Peter Kay’s adverts for John Smith’s bitter in the early 2000s years still rank as some of my favourite ads of all time (I used to test and research ads for a living, so I’ve always had a soft spot for the ad break). One of the best starred Kay as a dad comforting his little daughter as she lay crying in bed at night. ‘What’s the matter?’ asks Kay. ‘I’m scared of the monster hiding in my cupboard,’ replies his daughter. ‘You don’t need to worry about that – look!’ reassures Kay, opening the cupboard door. ‘It’s the robber climbing in through the window you should be scared about.’
(Rest assured, he won’t be joining our church pastoral care team anytime soon…)
The night hours can be challenging for many of us. We may no longer fear the monster under our bed or in the cupboard, but it’s amazing how small problems can seem so much bigger at night. And big problems can seem HUGE.
We toss and turn, we feel our heartbeat quicken. We may even get up and walk around to calm ourselves down. And then when morning comes – some of those things that haunted us suddenly don’t seem so bad. At least until night returns.
Little children often have ‘the night terrors.’ But it’s not unknown for us adults, either. Physical darkness can be a time of spiritual darkness too.
In our psalm today, we learn that King David knows what that feels like. And let’s be clear: it’s not caused by a lack of closeness to God. That’s a great lie the devil tells us, especially in the wee small hours – and it’s not true. When we worry at night, we are not facing condemnation for a lack of faith. Banish that thought! King David has seen God’s power and glory (v2), and dedicates his life to praise (v4, v5). He is close to God, but he’s not immune.

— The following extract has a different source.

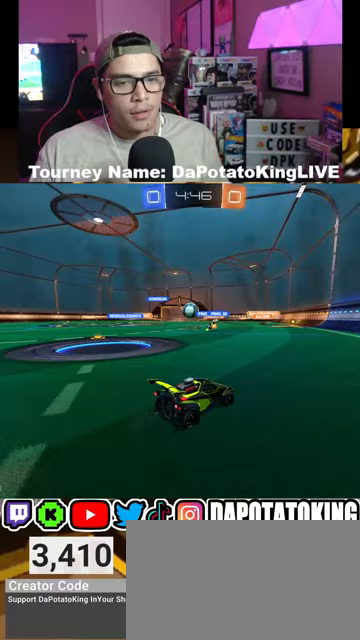
{"buttons": ["L2"], "left_stick": "center", "right_stick": "center", "events": [[33, "left_stick", "left"], [133, "left_stick", "down-left"], [233, "R2", "up"], [233, "left_stick", "center"], [367, "L2", "down"]]}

David’s solution to night worries is to focus on what he chooses to remember. When David frets in the darkness, he remembers his Lord (v6) – if need be, he keeps coming back to God through the night. He sings (quietly?) if he has to (v7). And he clings (v8) – he’s not afraid to cry out for help in the depths of his heart.
Think, sing and cling – it’s a bit cheesy, but it’s not a bad strategy. When your worries surround you in the quiet hours, choose to remember God: let him rest at the heart of your being, and consciously invite him back into the midst of your problems. Sing praise songs and hymns under your breath, claiming God’s truth and power over those worries. And don’t be afraid to cry ‘help!’ Only God hears – but God is the only one who needs to hear.
And however long the night lasts, daylight always comes. God’s mercies come to us afresh every morning. May those mercies come to us today – in light and darkness.